I glance back down at the approaching ledge, readying myself to land upright and secure an anchor as quickly as possible. 

Suddenly I’m jerked to a stop. 

The ledge pulls sharply away as I pendulum, swinging backwards wildly as Kevin expertly peels the bird away from the face of Tahquitz. A sudden change in the wind has put the helicopter at risk of crashing into the rock. 

The air crew reels me back in. As Manny pulls me back into the helicopter I give him a thumbs up:  I’m good to go for another round. He swings his microphone up from his face to yell in my ear. “The wind’s too rough right now to get so close. We’re going to have to lower you in below the ledge. You’ll have to climb up.” I give him another thumbs up. 

Kevin edges the bird in again. I head out the door and Manny lowers me into the cold buffeting of the rotor wash. The trip down is short.  Before I know it my hand snags onto an outcropping about 40 ft below the ledge. I take time to secure a grip on the rough surface before I unclip from the hoist. 

Star-9 pulls away from the rock and circles the valley once before pulling into a closer hover. Kevin has managed to compensate for the roughening wind and maintain a stable position directly over the target ledge. Mountain flying is one of the most unpredictable and dangerous forms of piloting and Kevin is one of the best there is. Craig’s form appears at the door and swings down into the open air.  As he lowers, I begin to climb.

Once we are both on the ledge we briefly greet the CDF crew. With darker clouds gathering in the valley just below us, Star-9 wastes no time in lowering the litter. It pendulums its way to us. I manage to snag an edge and bring it in to the widest part of the ledge before unclipping it. Manny’s voice over the radio, “Those clouds are moving in. We’ll be back in got 20 minutes”. Star-9 heads back to Keenwild to conserve fuel. 

I climb alone up to site of the accident to take pictures of the subject for the coroner. Once I finish, Craig and the CDF crew make their way up with our packs. We work to quickly, yet carefully package our subject into the waiting litter. I pull the part of my mind that recognizes him back and shove it in a dark corner. Deal with it later. I’m focused on what needs to be done. Making sure that he has all of his gear, picking up his broken sunglasses and placing them gently by his side in the bagl. 

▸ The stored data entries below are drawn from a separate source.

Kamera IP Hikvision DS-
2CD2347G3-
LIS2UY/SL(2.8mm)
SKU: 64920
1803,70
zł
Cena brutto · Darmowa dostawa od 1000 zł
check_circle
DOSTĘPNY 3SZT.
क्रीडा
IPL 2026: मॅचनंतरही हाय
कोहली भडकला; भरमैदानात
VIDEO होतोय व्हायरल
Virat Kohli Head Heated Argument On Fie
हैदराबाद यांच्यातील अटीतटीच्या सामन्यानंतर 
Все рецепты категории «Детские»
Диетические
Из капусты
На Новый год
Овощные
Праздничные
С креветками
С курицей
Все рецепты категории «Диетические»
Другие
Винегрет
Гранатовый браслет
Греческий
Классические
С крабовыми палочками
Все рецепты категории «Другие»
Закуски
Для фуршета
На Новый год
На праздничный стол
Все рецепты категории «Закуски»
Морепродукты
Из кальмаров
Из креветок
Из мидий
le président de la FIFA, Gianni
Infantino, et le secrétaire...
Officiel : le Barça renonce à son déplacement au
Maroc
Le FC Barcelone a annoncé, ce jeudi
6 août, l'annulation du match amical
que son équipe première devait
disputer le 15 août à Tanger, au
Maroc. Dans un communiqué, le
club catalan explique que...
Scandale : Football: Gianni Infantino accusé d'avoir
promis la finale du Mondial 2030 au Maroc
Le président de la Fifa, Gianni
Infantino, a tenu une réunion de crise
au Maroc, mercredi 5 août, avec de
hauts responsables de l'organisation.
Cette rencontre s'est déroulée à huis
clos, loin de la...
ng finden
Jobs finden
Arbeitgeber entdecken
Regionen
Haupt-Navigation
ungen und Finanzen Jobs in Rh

The helicopter is already hovering as we finish the last details of packaging. One last zip. I close my eyes for a second and breathe deep. The bag is closed, buckles locked, ready to go. 

Craig radios in to the bird “Ready to hoist”. Manny’s on it right away. The hoist swings precariously at the edge of our reach, then swings right in the sweet spot. Craig grabs it, the CDF crew holds up the spider and I clip it in. An exaggerated hand signal and the litter swings up and away with our subject. As it reaches the bird I pull the tag line and the helicopter swings to the South.  

I breath out a heavy sigh of deep relief. Lucas is going home. 

Within minutes Star-9 is back for us. A quick set of hoists and we’re safe back in the arms of the Aviation Unit. As we fly away I look out into the darkening pine covered valleys and say a quiet prayer in memory of Lucas.